Okay, all of this requires Lagrange multipliers and angle checking and some other really complicated stuff to solve. Let's look at other options. If we transform our problem instead into angular space, we see that what we actually want to do is find the minumum distance between a point and multiple circles projected onto the surface of a sphere. In differential geometry, this is often called a 2-sphere and is useful here. So first, we need to find the distance between two points on the surface of the sphere, which we will use the 2-sphere metric to find. Luckily, it's pretty easy: ds^2 = (R^2)*(dth^2) + (R^2)*(sin(th)^2)*(dph^2), where we hold R constant as the radius of our 2-sphere projected into 3-space. Coming from physics, I take th to be the angle from positive z and ph to be the angle from positive x with s being the distance.

What does doing this accomplish? It allows us to remove the use of Lagrange multipliers to minimize distance, and allows us to work in "native" coordinate (since we define our cones in terms of an angle of occlusion). So now we need to find the radius of our cone-projections. Let's take one cone for now, and call the angle that defines it a. The radius of the projection is then simply R*a. That was easy enough -- what other quantity do we need to know about the cones? We need to know the center of the projection, which is defined by the look vector from the actor. First we convert x, y, and z into spherical coordinates where we know we are at distance R, and solve for th and ph, which we can do by simply plugging into our conversion formulas: th = acos(z/R) and ph = atan2(y/x) (use atan2 here to account for arctangent's quadrant ambigities).
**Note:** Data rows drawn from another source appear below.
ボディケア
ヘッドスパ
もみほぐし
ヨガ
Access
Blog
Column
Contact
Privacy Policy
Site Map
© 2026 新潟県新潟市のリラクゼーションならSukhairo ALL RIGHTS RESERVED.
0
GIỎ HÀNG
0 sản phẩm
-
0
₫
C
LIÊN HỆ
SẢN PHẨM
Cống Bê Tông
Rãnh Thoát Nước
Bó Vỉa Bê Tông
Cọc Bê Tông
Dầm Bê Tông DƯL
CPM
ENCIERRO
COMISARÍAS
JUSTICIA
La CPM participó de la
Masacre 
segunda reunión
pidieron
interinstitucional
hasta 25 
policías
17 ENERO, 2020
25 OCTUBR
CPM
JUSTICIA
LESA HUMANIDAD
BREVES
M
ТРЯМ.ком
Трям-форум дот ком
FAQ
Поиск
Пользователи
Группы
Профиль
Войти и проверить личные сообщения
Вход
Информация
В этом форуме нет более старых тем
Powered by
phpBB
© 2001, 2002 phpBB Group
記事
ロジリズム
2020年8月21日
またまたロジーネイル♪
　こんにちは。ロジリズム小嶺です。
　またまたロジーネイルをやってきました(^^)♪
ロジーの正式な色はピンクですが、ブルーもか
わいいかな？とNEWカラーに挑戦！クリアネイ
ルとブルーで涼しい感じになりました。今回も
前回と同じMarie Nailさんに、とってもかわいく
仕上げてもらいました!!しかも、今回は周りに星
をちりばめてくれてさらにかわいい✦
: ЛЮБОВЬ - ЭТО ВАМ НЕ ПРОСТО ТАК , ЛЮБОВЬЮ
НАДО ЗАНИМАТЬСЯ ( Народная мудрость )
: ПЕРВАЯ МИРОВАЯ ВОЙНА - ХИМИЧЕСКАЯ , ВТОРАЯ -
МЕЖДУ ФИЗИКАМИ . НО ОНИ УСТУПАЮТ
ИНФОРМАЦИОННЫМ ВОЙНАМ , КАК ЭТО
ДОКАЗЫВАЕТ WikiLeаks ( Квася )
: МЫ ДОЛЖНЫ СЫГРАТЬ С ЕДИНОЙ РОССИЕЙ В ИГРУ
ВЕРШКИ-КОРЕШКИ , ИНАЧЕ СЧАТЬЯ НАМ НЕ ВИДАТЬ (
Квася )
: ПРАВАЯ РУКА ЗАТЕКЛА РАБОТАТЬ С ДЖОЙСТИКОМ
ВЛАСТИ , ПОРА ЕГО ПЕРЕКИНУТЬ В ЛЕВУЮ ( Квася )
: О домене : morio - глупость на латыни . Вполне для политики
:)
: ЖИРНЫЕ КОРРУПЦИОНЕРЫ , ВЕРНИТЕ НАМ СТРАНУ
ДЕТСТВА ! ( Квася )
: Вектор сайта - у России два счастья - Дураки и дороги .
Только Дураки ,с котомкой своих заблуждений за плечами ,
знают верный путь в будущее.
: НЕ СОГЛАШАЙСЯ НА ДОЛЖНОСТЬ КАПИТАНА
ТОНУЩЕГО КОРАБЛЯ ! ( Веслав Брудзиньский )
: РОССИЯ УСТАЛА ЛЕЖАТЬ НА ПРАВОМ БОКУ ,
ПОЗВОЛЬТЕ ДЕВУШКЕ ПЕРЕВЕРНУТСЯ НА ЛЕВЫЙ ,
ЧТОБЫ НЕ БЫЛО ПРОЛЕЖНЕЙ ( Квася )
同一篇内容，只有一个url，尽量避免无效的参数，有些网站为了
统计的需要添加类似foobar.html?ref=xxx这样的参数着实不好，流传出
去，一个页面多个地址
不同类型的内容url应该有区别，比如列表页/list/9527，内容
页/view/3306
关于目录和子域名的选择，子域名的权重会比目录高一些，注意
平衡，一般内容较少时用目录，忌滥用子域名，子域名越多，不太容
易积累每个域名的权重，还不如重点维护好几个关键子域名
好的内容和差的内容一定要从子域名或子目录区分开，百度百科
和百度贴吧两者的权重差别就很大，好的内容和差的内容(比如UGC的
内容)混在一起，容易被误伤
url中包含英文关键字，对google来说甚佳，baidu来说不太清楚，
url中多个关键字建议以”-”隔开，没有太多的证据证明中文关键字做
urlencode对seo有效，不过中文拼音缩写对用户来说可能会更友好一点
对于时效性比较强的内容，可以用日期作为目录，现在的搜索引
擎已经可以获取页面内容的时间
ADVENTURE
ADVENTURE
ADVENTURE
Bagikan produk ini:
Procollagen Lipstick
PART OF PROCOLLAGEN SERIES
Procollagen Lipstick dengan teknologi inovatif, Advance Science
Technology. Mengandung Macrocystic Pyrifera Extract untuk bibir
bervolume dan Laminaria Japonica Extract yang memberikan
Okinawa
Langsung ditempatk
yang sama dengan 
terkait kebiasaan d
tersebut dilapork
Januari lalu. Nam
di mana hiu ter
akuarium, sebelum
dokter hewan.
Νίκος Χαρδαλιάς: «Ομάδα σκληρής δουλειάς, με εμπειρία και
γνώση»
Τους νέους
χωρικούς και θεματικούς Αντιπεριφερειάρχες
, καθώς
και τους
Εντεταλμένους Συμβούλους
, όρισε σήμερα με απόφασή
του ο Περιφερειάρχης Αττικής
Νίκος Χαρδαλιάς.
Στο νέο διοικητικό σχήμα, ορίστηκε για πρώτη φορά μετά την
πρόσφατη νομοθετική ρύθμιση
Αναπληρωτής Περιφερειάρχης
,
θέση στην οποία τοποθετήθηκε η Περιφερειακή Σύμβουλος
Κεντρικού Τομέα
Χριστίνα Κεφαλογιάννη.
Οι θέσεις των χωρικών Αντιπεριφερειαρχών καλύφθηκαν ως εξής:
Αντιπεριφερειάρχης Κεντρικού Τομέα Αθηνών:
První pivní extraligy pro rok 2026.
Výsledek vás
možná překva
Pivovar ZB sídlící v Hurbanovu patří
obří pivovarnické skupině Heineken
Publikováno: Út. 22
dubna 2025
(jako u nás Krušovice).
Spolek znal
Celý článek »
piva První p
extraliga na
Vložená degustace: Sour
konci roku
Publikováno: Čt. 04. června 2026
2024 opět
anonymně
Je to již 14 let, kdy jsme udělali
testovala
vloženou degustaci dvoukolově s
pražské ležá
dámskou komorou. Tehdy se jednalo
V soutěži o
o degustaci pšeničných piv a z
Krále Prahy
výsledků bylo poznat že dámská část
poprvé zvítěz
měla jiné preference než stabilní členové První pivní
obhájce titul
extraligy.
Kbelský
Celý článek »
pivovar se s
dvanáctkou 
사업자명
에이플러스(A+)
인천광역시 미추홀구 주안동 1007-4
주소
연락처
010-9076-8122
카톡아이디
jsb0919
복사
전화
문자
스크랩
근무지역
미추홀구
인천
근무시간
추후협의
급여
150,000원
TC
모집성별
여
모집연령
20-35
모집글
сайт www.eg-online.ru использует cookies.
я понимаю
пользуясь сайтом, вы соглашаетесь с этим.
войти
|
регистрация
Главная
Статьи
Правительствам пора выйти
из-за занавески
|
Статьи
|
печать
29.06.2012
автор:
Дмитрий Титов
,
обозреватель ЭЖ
The process is the same to find the position of your original vector in spherical coordinates.

So the problem has been simplified. However, the problem is still quite difficult to solve, but now you only need to worry about circles and points instead of ellipses and points or angles and vectors. The rest of the process is rather procedural. You essentially need to find a bounding area formed by your circles, for which there are multiple solutions. I'll present one method which may not be the best, but will work.

I would first compare the sum of the radii of all circle pairs and the distance between the centers, and then if they sum is larger than the center distance, set them equal and solve for th and ph to find the intersections. You know that each pair of intersections describes "forbidden angles" for the circle in question, which you would store as an array of intersection point angles (from the center of the circle) for each circle that intersects this one -- importantly you must "merge" any ranges that overlap as you add them to the array for the next part to work correctly. Then you find the closest point on the edge of the circle to the original point (which is as simple as drawing a line through the center point of the circle and the original point, then finding the location on the line at the radius of the circle away from the center). Then loop through your stored array and test if that angle is in the range of each forbidden angle. If so, then select the closest edge. That is the closest point to the outside described inside this circle. Repeat the process for all circles (some optimization can be done in the selection process -- you don't actually need to calculate this for every circle). Now compare all your shortest distances, find the smallest, and that is your answer, described in the angles th and ph. Remember that distance is described with the 2-sphere metric while performing this calculation. Since you don't care about the sphere that all of this is on, only the angles, you can set R=1 and do these calculations on the unit sphere.

This is the simplest way I could think to do this. I'm not sure it's the absolute simplest way, but it would work pretty well. Practically for a game, however, you just want to implement pathfinding.